The complete listing below should be transcribed precisely.
[Data to process Boundary: Start]
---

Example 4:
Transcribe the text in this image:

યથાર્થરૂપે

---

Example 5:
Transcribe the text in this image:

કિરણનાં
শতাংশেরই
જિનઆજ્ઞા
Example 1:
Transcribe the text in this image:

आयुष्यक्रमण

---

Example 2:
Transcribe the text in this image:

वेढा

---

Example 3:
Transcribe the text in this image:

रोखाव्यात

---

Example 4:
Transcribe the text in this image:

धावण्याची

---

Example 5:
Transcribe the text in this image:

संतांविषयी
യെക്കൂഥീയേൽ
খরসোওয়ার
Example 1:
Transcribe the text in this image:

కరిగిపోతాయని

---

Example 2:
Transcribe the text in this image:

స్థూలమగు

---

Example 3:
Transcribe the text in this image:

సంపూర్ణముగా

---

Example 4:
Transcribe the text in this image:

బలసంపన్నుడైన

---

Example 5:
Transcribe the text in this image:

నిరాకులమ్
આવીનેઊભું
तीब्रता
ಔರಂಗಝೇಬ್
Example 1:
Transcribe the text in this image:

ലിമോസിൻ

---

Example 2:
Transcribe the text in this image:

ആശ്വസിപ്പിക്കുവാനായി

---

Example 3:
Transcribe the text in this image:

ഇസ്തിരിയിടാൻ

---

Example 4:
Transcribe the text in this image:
[Data to process Boundary: End]
◆ Result for this exercise
---

Example 4:
Transcribe the text in this image:

યથાર્થરૂપે

---

Example 5:
Transcribe the text in this image:

કિરણનાં
শতাংশেরই
જિનઆજ્ઞા
Example 1:
Transcribe the text in this image:

आयुष्यक्रमण

---

Example 2:
Transcribe the text in this image:

वेढा

---

Example 3:
Transcribe the text in this image:

रोखाव्यात

---

Example 4:
Transcribe the text in this image:

धावण्याची

---

Example 5:
Transcribe the text in this image:

संतांविषयी
യെക്കൂഥീയേൽ
খরসোওয়ার
Example 1:
Transcribe the text in this image:

కరిగిపోతాయని

---

Example 2:
Transcribe the text in this image:

స్థూలమగు

---

Example 3:
Transcribe the text in this image:

సంపూర్ణముగా

---

Example 4:
Transcribe the text in this image:

బలసంపన్నుడైన

---

Example 5:
Transcribe the text in this image:

నిరాకులమ్
આવીનેઊભું
तीब्रता
ಔರಂಗಝೇಬ್
Example 1:
Transcribe the text in this image:

ലിമോസിൻ

---

Example 2:
Transcribe the text in this image:

ആശ്വസിപ്പിക്കുവാനായി

---

Example 3:
Transcribe the text in this image:

ഇസ്തിരിയിടാൻ

---

Example 4:
Transcribe the text in this image:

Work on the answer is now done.